Print verbatim the lines of the entries from the one containing "[394,280,410,286] ， -> [604,314,625,321] 。" to the last, inclusive, and no others.
Start of DATA SECTION
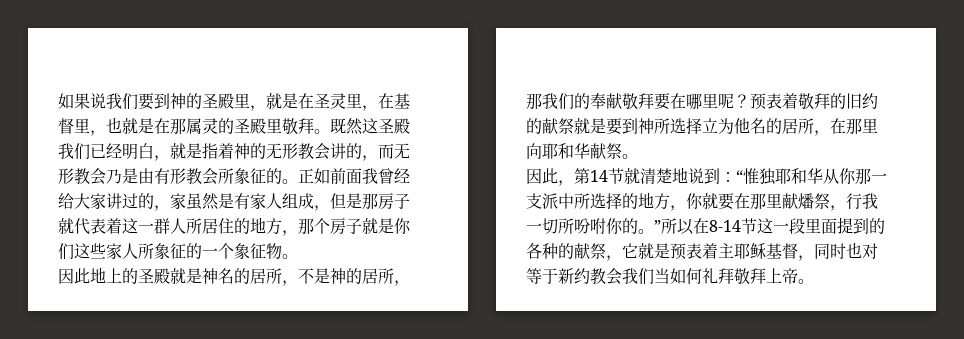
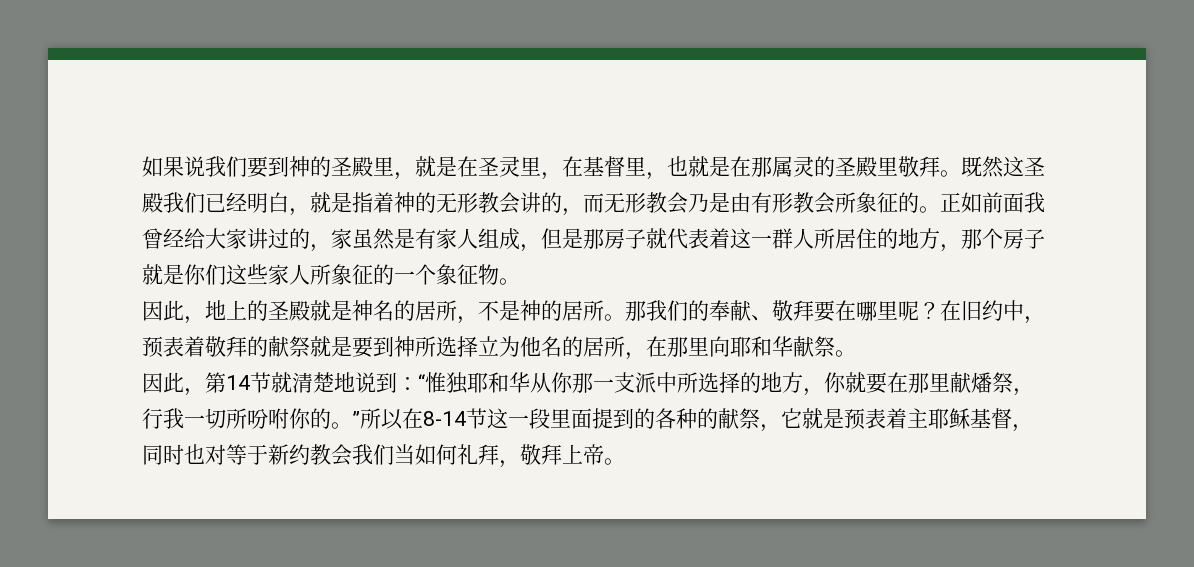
(90, 276) none -> [184,316,205,324] ，
[394,280,410,286] ， -> [604,314,625,321] 。
(622, 101) none -> [751,315,772,321] 、
(750, 101) none -> [940,300,1045,324] 在旧约中，
[846,93,878,109] [526,118,542,134] 旧约的 -> (268, 346) none
(734, 276) none -> [499,460,520,468] ，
End of DATA SECTION
** ANSWER TO THE EXERCISE **
[394,280,410,286] ， -> [604,314,625,321] 。
(622, 101) none -> [751,315,772,321] 、
(750, 101) none -> [940,300,1045,324] 在旧约中，
[846,93,878,109] [526,118,542,134] 旧约的 -> (268, 346) none
(734, 276) none -> [499,460,520,468] ，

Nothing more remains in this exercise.